Surface and groundwater hydrology, GIS and radar based flood alert, flood control and water quality strategies, hydrologic modeling, contaminant transport mechanisms in groundwater.
Dr. Philip B. Bedient is the Herman Brown Professor of Engineering and the Department Chair of Civil and Environmental Engineering at Rice University. He teaches and performs research in surface water hydrology, disaster management, and flood modeling and prediction systems. He has directed 90 research projects over the past 43 years, has written over 200 articles in journals and conference proceedings. He is lead author on a textbook on “Hydrology and Floodplain Analysis” (Prentice Hall, 6th ed., 2018) used in over 75 universities across the U.S. Dr.

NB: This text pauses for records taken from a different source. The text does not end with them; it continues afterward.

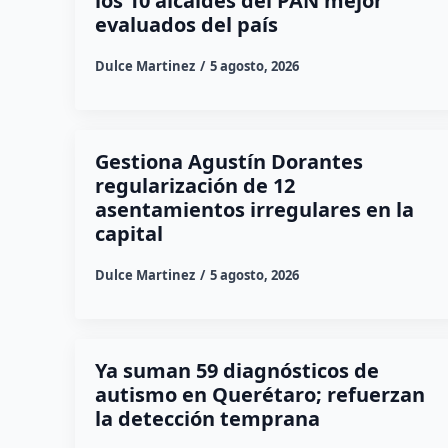
los 10 alcaldes del PAN mejor
evaluados del país
Dulce Martinez
5 agosto, 2026
Gestiona Agustín Dorantes
regularización de 12
asentamientos irregulares en la
capital
Dulce Martinez
5 agosto, 2026
Ya suman 59 diagnósticos de
autismo en Querétaro; refuerzan
la detección temprana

Bedient received the Herman Brown endowed Chair of Engineering in 2002 at Rice University, and was elected to Fellow ASCE in 2006. He also received the C.V. Theis Award from the American Institute of Hydrology in 2007. He earlier received the Shell Distinguished Chair in Environmental Science (1988 to 1993).
Dr. Bedient has four decades of experience working on flood and flood prediction problems in the U.S. He routinely runs computer models such as HEC-HMS, HEC-RAS, SWMM, and VFLO for advanced hydrologic analysis. He developed one of the first radar-based rainfall flood alert system (FAS-4) in the U.S. for the Texas Medical Center. He currently has several other FAS systems running in Texas.
He formed the Severe Storm Prediction Center (SSPEED) at Rice University in 2997 consisting of a team of seven universities and 15 investigators from Gulf coast universities dedicated to improving storm prediction, education, and evacuation from disaster. The Center has been funded at over $10.0 million for the past 10 years from various sources including the Houston Endowment and the Greater Houston Flood Mitigation Consortium. The SSPEED Center has taken a regional approach to developing mitigation strategies and has identified various zones of interest in the Houston-Galveston region: The new approach is called H-GAPS and includes a coastal spine and mid bay option for surge control. (Galveston Bay Park-A Vision for Houston & Galveston Bay, 2018)
He has evaluated flood issues in Texas, California, Florida, Louisiana, and Tennessee since 1990. He has worked on some of the largest and most devastating floods to hit the U.S. including T.S. Allison in 2001, Hurricane Katrina in 2005, Hurricane Ike in 2008, from which he formed the SSPEED Center. He is currently involved in the analyzing three major floods in Houston, 2015, 2016, and Harvey in 2017. He is currently working on seven projects related to impacts and future mitigation from Hurricane Harvey. (Sspeed.rice.edu). Dr Bedient has also headed up major outreach activities as part of the SSPEED Center, leading 6 major conferences at Rice since 2008. In addition he has been involved in technical exchange with the TU Delft over the past 10 years, and recently completed a study abroad program with the Dutch.